NASIONALXPOS.CO.ID, KABUPATEN TANGERANG – Sejarah Alat Musik Bedug di Indonesia diperkirakan sudah dimulai sejak ratusan tahun yang lalu, bedug yang merupakan alat musik perkusi ini dikalangan mayoritas masyarakat digunakan dalam fungsi ganda seperti alat musik, alat penanda waktu, maupun sebagai alat komunikasi tradisional.
Seringkali aktivitas memukul Bedug atau menabuh bedug memiliki konotasi yang yang bersifat religius, hal ini berkaitan dengan penggunaan Bedug untuk Memberitahukan waktunya Sholat Atau Sembahyang bagi umat agama Islam di beberapa wilayah Indonesia.
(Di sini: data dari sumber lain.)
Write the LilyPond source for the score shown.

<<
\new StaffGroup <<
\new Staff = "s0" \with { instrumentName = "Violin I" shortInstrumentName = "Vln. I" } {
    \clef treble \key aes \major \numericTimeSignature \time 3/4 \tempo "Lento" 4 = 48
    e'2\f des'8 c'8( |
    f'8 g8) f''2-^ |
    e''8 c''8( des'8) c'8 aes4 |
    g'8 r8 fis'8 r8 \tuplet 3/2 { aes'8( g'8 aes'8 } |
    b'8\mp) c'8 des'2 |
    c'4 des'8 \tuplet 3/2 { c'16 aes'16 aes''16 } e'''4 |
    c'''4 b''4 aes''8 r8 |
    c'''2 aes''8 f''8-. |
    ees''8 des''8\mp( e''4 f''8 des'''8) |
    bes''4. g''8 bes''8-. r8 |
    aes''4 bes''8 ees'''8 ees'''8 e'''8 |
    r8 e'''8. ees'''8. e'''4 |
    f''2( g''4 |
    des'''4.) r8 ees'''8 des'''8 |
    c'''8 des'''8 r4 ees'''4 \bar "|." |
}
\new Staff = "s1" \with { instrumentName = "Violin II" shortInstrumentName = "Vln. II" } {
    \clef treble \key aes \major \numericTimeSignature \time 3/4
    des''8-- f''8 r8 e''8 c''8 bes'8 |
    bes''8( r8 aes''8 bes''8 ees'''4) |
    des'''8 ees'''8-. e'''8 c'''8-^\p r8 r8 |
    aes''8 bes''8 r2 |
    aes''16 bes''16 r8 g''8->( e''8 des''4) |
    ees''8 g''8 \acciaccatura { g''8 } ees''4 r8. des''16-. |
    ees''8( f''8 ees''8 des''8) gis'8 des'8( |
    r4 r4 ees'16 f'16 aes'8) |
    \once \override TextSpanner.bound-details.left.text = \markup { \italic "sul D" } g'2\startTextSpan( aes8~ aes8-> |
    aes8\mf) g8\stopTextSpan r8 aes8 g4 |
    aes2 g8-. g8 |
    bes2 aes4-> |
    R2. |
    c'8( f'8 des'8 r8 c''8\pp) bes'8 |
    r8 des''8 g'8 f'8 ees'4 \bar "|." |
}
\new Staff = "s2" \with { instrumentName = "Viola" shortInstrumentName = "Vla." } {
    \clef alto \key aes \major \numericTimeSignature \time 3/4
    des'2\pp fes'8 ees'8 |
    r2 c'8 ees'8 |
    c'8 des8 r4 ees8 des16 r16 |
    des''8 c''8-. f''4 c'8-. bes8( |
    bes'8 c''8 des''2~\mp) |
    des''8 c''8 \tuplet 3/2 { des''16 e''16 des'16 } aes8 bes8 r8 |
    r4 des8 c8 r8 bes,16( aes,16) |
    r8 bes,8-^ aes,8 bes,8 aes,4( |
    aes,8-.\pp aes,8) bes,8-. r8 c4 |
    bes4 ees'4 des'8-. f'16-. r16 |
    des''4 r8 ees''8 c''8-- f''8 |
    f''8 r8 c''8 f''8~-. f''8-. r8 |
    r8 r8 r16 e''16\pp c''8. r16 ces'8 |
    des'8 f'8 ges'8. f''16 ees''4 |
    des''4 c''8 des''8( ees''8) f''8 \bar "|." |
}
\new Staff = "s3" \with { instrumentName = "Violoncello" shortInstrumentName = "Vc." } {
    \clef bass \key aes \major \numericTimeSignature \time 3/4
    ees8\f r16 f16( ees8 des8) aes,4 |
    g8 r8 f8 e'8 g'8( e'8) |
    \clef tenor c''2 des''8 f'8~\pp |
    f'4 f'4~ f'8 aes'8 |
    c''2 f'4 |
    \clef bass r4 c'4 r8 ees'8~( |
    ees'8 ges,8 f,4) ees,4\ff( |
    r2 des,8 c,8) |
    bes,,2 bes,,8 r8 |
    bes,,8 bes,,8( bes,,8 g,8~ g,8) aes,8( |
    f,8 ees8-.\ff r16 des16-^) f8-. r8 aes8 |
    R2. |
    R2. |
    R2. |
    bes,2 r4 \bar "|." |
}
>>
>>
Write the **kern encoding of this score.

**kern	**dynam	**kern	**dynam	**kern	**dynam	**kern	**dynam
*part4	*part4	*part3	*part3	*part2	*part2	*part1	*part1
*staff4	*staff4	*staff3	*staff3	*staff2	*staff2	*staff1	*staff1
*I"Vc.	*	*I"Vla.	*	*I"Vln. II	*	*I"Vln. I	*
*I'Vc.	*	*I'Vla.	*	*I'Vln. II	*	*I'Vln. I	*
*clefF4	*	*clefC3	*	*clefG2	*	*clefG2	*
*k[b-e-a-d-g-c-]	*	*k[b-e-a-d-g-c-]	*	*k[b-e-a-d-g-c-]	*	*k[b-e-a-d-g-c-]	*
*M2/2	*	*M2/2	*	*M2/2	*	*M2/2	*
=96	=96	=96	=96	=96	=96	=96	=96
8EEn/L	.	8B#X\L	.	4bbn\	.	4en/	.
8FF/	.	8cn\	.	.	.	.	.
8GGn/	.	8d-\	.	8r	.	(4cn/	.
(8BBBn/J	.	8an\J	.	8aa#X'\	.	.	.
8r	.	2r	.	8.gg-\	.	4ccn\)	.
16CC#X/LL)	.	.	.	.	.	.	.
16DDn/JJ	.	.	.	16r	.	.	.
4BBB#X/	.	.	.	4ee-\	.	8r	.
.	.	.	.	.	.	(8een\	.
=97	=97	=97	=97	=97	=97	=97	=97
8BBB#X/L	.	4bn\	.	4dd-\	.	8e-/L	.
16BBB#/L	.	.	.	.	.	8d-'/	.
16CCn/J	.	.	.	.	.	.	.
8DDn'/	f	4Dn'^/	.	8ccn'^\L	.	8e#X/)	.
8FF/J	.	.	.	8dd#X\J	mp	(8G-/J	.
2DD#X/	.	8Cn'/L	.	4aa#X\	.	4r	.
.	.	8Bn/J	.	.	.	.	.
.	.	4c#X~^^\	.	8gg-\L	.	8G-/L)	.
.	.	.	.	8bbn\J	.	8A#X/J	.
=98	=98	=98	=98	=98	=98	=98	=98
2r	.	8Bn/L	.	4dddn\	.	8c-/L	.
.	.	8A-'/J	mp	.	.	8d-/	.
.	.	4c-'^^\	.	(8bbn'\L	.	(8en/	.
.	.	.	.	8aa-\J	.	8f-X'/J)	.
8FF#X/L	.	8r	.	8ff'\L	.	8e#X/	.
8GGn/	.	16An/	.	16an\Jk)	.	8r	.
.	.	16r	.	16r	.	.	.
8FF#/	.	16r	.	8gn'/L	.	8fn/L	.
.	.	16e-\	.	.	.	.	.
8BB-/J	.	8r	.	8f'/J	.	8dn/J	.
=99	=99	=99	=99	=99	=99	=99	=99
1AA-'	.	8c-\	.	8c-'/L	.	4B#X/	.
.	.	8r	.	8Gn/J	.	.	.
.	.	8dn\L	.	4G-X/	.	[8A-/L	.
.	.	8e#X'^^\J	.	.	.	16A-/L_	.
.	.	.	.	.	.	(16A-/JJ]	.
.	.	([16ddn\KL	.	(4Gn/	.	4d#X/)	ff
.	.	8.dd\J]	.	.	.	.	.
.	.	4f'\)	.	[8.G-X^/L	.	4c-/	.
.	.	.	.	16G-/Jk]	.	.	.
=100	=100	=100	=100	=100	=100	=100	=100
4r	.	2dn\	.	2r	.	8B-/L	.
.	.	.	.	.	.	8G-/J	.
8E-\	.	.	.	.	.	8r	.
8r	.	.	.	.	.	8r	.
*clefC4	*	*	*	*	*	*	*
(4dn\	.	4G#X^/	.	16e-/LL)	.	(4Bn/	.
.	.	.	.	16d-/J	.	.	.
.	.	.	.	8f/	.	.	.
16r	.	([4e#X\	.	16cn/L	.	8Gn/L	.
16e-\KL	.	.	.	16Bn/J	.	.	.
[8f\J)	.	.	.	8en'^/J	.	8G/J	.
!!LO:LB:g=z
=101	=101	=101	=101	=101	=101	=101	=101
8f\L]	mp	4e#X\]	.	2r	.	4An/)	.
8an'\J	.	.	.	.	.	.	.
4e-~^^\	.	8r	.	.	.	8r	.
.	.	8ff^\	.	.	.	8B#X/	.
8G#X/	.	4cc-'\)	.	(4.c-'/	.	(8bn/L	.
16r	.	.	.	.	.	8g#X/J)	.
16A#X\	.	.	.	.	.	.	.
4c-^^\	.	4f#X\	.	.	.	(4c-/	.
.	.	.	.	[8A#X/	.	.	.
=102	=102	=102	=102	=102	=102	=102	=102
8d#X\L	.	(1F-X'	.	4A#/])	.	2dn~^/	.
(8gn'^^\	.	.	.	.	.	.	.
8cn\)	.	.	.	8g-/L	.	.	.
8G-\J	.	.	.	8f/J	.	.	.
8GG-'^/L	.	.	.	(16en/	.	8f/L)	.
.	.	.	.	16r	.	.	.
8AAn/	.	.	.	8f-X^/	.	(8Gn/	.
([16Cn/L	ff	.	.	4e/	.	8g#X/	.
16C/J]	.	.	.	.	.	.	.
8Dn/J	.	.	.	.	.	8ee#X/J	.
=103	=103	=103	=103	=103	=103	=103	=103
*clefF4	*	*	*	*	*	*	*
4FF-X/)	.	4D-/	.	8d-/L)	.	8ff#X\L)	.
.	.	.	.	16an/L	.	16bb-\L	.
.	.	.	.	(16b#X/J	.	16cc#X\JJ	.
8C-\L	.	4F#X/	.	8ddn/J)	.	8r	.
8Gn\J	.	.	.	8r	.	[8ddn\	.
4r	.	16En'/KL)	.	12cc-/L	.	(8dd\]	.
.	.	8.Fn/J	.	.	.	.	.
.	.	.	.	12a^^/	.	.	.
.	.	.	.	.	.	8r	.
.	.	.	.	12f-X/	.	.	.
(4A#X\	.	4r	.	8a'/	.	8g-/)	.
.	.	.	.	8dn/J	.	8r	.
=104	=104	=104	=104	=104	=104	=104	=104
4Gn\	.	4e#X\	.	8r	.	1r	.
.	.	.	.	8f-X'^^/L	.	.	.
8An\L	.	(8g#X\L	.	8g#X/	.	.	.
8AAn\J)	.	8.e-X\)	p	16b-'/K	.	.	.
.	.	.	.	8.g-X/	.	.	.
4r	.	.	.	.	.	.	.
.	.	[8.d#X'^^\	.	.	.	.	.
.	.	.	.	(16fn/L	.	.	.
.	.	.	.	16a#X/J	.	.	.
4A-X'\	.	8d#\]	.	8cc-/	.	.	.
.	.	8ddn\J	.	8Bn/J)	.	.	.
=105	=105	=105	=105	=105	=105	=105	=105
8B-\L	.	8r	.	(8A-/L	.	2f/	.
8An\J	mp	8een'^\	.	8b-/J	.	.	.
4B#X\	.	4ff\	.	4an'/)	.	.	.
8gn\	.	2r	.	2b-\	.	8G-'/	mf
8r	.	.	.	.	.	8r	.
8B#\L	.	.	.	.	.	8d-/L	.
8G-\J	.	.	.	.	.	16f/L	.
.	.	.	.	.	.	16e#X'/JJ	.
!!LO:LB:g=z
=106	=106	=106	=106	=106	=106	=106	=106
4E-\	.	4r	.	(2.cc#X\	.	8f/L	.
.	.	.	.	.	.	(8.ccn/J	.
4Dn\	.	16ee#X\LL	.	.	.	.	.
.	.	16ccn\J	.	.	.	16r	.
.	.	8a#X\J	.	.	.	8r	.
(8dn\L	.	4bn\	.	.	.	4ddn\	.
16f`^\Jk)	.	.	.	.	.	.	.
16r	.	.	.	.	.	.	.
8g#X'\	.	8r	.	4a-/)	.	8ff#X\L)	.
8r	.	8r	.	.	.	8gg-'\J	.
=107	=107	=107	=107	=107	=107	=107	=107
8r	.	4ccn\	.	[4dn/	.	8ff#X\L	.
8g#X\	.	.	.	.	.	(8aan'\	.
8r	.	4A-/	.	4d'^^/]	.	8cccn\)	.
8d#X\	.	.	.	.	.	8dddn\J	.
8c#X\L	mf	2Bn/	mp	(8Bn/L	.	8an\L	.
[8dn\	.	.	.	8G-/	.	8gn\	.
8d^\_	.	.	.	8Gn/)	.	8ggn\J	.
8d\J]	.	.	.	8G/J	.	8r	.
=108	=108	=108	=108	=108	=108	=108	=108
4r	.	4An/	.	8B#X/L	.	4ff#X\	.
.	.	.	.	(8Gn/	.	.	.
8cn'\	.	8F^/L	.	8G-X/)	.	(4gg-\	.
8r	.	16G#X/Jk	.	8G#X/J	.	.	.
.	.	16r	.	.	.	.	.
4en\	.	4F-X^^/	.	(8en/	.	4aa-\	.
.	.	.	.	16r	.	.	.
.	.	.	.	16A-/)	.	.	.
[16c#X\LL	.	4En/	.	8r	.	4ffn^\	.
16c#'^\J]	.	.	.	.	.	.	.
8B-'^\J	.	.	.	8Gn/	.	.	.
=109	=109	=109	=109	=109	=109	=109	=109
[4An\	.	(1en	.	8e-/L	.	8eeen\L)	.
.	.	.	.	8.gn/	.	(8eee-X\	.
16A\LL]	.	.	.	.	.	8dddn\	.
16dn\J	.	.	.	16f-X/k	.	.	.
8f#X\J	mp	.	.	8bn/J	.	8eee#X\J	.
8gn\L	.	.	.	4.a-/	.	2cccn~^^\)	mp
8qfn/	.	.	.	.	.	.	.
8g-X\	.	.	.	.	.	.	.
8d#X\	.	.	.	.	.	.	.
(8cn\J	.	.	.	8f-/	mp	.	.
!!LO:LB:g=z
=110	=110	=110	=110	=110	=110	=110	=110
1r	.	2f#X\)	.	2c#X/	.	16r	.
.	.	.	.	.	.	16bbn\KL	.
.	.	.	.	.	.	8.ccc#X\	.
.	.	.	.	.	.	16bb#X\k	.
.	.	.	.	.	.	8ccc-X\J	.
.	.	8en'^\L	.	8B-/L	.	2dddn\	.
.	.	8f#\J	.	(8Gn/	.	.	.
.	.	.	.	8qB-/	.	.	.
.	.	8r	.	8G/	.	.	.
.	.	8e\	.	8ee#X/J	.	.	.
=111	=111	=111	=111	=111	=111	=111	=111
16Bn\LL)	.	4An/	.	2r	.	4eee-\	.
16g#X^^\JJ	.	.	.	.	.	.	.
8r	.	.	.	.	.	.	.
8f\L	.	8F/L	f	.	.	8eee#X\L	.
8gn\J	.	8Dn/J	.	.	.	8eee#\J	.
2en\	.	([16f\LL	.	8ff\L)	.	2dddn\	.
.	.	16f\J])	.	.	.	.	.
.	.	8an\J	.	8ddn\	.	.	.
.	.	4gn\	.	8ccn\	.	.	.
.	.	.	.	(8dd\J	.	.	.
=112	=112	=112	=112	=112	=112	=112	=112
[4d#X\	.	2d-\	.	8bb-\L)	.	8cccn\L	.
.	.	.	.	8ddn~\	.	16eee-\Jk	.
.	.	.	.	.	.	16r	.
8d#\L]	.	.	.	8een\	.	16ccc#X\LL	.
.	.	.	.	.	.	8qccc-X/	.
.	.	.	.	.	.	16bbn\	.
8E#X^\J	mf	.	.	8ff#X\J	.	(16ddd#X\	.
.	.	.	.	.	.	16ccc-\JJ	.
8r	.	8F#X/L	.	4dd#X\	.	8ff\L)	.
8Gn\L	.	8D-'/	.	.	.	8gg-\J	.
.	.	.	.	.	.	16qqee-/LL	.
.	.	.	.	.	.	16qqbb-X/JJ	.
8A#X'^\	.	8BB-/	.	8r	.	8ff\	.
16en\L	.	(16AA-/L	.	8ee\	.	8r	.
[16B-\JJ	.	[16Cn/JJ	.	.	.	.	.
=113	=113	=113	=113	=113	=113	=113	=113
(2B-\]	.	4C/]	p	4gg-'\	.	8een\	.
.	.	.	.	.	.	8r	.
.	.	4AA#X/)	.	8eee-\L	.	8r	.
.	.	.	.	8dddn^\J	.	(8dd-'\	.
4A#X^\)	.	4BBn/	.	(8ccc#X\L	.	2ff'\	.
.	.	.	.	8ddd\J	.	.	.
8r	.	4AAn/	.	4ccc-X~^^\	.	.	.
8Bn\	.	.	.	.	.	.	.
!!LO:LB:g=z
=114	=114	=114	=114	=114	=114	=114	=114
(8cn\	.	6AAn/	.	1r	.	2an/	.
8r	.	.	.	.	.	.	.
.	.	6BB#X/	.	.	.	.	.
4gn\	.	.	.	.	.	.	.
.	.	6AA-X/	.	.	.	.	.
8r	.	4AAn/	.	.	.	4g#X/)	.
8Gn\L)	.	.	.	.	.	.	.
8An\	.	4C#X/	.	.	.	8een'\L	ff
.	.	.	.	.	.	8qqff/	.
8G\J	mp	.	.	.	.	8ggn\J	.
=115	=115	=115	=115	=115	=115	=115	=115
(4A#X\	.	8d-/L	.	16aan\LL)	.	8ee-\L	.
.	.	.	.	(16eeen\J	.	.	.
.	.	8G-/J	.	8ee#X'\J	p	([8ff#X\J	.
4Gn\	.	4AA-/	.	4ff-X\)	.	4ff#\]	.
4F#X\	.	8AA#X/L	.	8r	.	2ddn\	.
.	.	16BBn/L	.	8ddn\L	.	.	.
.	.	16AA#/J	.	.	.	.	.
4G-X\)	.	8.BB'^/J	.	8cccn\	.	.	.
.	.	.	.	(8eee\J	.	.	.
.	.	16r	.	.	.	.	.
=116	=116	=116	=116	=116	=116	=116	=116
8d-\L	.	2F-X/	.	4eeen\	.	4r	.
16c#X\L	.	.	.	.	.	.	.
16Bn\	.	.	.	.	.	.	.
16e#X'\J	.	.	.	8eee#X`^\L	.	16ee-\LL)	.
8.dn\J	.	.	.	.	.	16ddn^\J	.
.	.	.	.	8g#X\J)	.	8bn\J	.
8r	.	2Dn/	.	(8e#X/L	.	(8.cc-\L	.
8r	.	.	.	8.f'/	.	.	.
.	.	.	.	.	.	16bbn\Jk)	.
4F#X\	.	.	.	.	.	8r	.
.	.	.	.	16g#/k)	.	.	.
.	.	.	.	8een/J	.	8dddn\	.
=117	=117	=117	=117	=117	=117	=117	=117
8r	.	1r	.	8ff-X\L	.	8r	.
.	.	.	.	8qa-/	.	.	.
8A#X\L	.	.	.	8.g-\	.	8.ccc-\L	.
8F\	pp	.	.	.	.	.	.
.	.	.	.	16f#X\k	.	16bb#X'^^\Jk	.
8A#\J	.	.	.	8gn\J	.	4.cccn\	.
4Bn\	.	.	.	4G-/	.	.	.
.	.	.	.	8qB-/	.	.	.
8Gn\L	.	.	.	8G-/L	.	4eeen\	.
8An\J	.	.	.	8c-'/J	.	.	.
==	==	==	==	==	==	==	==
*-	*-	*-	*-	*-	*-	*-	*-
Dalam rangka melestarikan budaya serta mempererat tali silaturahmi antar warga tapos pada momentum lebaran di hari raya idul Fitri 1447 H/2026.

Acara di gelar di lapangan kampung Tapos RT 05 RW 02 Desa Tapos, Kecamatan Tigaraksa, Kabupaten Tangerang, provinsi Banten, Sabtu, 28/3/2026.
Adapun maksud, dan tujuan diselenggarakannya festival tabuh bedug tersebut, guna mempertahankan tradisi bedug di masjid dan di mushola yang berada di Desa Tapos agar jangan tidak punah, disamping menumbuhkan regenerasi dikalangan para pemuda dalam mencintai tradisi memukul atau menabuh Bedug yang sudah turun menurun dilaksanakan Warga Desa tapos maupun masyarakat kabupaten Tangerang pada umumnya.
Saat pembukaan Haerudin selaku Kepala Desa Tapos (Kades) dalam sambutannya menyampaikan, Sejarah bedug diberbagai daerah dan sesuai budaya tradisinya khususnya Umat Islam.Menabuh Bedug tersebut Umumnya dilakukan di mushola dan mesjid dan itu bertanda waktu umat Islam untuk melakukan sholat atau Sembahyang,” Pungkasnya.